▶ [Exercise prompt]:
Copy nothing but the lines below running from the line containing "right shoulder: (617, 554)" through the line containing "nose: (373, 407)", both end lines included.

▶ [Source data]:
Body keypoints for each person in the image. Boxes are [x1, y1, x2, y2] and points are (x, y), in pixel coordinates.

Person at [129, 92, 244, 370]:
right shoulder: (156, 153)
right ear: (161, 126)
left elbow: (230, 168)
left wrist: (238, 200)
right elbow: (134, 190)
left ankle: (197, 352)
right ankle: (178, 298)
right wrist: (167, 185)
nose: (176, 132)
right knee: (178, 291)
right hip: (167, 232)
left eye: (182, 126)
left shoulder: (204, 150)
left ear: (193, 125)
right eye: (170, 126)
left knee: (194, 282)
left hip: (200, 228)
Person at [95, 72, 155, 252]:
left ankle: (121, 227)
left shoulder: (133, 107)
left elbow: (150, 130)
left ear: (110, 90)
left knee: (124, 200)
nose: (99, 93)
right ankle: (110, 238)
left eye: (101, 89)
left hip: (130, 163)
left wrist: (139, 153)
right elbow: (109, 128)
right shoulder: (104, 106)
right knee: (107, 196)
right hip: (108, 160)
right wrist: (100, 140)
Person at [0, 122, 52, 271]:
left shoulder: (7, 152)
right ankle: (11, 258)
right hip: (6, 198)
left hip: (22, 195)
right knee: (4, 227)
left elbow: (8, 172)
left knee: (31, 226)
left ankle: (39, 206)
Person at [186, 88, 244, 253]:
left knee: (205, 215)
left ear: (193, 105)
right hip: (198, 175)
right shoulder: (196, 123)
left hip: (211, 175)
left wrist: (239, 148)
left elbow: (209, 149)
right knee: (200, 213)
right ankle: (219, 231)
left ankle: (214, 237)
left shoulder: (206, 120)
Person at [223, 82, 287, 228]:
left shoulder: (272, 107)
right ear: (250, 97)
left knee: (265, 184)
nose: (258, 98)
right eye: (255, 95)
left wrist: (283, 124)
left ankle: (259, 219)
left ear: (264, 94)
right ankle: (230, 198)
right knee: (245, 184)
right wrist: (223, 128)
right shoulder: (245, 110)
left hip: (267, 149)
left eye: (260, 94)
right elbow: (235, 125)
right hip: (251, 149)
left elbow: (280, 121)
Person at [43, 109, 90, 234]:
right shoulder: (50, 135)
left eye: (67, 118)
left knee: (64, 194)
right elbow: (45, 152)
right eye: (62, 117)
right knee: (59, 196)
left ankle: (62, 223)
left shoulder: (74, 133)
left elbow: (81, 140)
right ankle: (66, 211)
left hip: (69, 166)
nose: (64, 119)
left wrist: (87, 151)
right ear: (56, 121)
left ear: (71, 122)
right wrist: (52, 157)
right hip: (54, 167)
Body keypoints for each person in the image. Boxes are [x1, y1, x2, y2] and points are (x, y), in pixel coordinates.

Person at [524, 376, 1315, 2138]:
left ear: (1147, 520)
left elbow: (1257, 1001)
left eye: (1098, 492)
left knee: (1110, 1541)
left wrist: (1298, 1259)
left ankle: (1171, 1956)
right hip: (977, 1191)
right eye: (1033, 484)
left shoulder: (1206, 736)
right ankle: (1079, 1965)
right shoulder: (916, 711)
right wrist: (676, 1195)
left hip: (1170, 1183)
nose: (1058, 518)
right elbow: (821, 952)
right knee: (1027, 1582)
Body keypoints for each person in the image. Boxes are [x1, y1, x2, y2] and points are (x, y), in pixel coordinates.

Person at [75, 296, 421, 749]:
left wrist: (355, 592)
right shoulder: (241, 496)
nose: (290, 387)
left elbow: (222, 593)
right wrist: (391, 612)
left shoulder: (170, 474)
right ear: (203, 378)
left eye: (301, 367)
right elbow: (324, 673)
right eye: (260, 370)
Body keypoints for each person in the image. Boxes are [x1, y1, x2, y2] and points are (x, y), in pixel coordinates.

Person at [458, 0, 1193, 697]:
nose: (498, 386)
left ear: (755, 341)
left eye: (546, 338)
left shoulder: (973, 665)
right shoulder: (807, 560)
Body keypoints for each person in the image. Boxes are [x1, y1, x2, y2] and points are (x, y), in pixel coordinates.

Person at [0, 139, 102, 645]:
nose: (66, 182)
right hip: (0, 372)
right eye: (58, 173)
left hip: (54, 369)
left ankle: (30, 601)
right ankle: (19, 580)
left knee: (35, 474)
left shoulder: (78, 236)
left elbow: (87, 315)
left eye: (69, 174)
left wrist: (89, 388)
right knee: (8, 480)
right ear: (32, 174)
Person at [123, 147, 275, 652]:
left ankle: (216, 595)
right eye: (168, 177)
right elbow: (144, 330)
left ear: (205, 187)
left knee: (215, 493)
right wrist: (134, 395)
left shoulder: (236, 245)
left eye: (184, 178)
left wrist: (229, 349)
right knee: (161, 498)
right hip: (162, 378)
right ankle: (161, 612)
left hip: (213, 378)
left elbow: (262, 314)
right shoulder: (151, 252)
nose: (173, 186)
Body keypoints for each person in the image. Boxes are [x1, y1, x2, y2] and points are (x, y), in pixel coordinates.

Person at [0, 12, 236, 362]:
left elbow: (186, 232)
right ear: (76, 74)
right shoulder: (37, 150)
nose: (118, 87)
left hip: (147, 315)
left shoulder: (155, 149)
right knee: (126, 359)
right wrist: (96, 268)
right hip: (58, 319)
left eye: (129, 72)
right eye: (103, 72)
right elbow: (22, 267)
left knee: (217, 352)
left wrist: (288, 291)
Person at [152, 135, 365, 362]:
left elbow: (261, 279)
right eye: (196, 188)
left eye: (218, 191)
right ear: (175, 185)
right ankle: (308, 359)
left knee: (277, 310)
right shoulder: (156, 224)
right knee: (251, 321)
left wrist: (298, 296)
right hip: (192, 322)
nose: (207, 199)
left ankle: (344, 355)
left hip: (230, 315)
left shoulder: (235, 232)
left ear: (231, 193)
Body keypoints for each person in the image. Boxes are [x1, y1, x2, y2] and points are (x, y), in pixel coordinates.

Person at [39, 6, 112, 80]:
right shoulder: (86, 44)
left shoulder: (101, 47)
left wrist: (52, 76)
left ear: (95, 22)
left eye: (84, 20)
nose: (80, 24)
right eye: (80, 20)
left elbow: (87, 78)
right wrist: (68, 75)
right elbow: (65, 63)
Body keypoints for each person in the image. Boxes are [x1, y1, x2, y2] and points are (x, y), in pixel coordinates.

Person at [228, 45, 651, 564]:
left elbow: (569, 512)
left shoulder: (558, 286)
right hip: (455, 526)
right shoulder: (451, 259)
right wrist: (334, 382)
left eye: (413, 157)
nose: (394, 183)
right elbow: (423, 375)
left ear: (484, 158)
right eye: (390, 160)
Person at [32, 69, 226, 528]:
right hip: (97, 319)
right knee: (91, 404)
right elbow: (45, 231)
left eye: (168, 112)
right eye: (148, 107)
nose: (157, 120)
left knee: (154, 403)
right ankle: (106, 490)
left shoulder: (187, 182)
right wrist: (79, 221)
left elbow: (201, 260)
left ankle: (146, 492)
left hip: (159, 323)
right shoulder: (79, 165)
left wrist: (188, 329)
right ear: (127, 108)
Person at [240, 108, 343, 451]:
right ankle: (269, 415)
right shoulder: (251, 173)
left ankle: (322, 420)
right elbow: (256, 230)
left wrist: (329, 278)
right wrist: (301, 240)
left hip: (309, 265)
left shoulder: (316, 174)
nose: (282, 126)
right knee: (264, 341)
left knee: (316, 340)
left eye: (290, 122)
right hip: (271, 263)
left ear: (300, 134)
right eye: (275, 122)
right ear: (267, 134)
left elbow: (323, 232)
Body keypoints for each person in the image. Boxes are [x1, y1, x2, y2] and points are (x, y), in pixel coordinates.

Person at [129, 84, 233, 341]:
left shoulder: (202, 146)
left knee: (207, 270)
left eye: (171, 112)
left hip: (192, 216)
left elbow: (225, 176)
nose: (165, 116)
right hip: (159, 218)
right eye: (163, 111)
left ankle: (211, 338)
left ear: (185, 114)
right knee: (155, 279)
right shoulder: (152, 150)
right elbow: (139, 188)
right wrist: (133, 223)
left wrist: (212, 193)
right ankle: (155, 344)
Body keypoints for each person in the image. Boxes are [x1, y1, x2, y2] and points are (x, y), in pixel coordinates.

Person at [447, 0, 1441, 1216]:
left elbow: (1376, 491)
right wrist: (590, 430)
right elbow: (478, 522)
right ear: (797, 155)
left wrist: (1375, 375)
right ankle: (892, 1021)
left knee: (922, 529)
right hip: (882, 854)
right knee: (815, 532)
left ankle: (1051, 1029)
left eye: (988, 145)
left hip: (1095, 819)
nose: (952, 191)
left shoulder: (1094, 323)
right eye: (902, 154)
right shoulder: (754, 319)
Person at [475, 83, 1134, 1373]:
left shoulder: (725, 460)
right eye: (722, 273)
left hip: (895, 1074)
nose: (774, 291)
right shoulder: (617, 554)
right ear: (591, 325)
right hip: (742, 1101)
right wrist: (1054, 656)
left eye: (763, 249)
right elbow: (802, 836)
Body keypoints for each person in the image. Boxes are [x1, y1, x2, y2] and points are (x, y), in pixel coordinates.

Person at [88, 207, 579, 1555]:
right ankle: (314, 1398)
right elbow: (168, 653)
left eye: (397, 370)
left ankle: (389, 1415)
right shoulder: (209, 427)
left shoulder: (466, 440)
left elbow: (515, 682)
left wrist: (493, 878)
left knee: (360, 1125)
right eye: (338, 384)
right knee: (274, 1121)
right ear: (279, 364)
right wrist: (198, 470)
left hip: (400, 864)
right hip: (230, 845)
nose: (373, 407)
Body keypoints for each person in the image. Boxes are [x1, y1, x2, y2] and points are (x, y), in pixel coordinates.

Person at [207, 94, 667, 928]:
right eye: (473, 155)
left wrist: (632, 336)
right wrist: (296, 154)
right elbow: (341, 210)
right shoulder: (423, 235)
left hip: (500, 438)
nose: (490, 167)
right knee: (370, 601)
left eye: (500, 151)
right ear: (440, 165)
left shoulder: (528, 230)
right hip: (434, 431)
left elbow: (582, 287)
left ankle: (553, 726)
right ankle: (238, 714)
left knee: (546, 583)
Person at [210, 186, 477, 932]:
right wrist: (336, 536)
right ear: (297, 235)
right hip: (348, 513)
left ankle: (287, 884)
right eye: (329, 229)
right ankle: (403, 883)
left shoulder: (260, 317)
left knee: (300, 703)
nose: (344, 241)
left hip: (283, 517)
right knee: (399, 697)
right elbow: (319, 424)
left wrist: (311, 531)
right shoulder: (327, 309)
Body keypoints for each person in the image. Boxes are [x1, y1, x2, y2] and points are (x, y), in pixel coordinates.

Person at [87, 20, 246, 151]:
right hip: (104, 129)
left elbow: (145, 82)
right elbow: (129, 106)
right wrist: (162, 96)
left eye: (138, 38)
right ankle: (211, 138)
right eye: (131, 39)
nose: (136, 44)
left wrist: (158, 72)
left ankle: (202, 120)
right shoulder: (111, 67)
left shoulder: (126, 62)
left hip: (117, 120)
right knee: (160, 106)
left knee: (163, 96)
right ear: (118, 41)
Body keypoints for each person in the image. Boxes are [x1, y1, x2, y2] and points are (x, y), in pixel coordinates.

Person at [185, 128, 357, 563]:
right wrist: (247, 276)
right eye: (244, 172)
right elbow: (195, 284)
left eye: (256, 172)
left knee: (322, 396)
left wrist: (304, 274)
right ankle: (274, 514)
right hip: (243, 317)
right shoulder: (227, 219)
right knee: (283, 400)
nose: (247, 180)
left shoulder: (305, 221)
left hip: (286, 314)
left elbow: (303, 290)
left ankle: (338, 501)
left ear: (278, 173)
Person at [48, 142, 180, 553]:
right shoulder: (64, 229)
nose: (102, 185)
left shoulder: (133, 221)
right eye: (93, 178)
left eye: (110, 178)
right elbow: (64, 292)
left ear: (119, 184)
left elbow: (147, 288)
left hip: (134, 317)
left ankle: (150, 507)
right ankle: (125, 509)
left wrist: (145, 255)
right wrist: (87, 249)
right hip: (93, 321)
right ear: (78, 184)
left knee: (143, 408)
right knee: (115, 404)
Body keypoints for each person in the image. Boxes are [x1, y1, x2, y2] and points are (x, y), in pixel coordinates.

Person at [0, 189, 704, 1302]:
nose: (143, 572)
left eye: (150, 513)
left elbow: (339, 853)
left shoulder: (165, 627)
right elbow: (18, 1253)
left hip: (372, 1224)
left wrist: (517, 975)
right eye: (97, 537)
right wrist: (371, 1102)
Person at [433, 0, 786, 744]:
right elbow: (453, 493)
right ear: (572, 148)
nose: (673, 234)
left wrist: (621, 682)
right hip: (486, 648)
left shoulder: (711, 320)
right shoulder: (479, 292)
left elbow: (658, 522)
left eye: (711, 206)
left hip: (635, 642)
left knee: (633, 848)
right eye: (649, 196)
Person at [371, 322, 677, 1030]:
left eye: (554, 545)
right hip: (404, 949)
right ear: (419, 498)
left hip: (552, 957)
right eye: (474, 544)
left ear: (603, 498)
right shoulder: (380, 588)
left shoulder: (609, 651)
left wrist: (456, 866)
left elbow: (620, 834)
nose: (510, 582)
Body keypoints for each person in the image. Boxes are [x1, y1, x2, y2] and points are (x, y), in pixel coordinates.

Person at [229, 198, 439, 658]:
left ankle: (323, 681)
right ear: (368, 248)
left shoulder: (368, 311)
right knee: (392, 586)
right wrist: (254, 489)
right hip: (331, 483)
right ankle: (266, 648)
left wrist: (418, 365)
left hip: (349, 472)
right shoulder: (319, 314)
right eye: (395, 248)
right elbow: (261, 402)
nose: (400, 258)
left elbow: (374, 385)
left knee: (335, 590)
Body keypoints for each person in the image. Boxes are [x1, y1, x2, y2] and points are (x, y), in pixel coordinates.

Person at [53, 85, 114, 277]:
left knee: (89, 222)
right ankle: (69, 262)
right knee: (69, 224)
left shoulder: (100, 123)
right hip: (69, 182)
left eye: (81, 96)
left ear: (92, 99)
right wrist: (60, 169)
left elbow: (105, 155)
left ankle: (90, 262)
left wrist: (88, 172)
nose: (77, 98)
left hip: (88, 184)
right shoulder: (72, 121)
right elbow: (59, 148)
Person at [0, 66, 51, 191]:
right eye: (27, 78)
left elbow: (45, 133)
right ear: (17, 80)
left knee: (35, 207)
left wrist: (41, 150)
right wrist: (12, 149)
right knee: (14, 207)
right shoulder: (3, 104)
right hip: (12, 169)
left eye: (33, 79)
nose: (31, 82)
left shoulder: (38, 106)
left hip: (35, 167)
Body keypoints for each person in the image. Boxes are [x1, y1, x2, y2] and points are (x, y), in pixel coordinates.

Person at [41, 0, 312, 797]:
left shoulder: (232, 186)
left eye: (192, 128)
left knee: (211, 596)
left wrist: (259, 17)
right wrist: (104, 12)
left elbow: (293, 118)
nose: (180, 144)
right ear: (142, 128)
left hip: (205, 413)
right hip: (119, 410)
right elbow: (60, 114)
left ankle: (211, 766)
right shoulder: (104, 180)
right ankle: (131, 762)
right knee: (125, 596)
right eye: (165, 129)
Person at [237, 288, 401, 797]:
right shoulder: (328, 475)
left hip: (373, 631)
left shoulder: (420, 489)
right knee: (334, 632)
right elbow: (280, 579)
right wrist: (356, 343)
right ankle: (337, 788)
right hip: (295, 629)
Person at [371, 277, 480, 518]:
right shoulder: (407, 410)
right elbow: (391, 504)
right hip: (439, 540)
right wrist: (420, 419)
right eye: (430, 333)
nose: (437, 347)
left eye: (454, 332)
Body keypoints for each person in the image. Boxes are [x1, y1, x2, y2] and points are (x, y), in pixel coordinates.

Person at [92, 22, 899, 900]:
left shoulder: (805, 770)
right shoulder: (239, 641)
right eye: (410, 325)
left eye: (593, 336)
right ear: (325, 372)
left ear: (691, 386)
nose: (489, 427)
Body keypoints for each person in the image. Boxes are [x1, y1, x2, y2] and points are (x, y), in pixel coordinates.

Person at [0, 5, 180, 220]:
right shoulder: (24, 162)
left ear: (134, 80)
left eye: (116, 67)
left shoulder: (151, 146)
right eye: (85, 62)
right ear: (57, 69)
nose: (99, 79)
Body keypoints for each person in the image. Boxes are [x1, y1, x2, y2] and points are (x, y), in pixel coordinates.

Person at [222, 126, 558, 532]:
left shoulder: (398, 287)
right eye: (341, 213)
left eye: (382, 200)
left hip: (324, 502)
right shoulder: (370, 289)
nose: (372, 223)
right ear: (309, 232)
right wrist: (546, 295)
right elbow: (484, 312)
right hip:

▶ [Solution to this problem]:
right shoulder: (617, 554)
right ear: (591, 325)
right hip: (742, 1101)
right wrist: (1054, 656)
left eye: (763, 249)
right elbow: (802, 836)
Body keypoints for each person in the image. Boxes are [x1, y1, x2, y2] and points are (x, y), in pixel coordinates.

Person at [88, 207, 579, 1555]:
right ankle: (314, 1398)
right elbow: (168, 653)
left eye: (397, 370)
left ankle: (389, 1415)
right shoulder: (209, 427)
left shoulder: (466, 440)
left elbow: (515, 682)
left wrist: (493, 878)
left knee: (360, 1125)
right eye: (338, 384)
right knee: (274, 1121)
right ear: (279, 364)
right wrist: (198, 470)
left hip: (400, 864)
right hip: (230, 845)
nose: (373, 407)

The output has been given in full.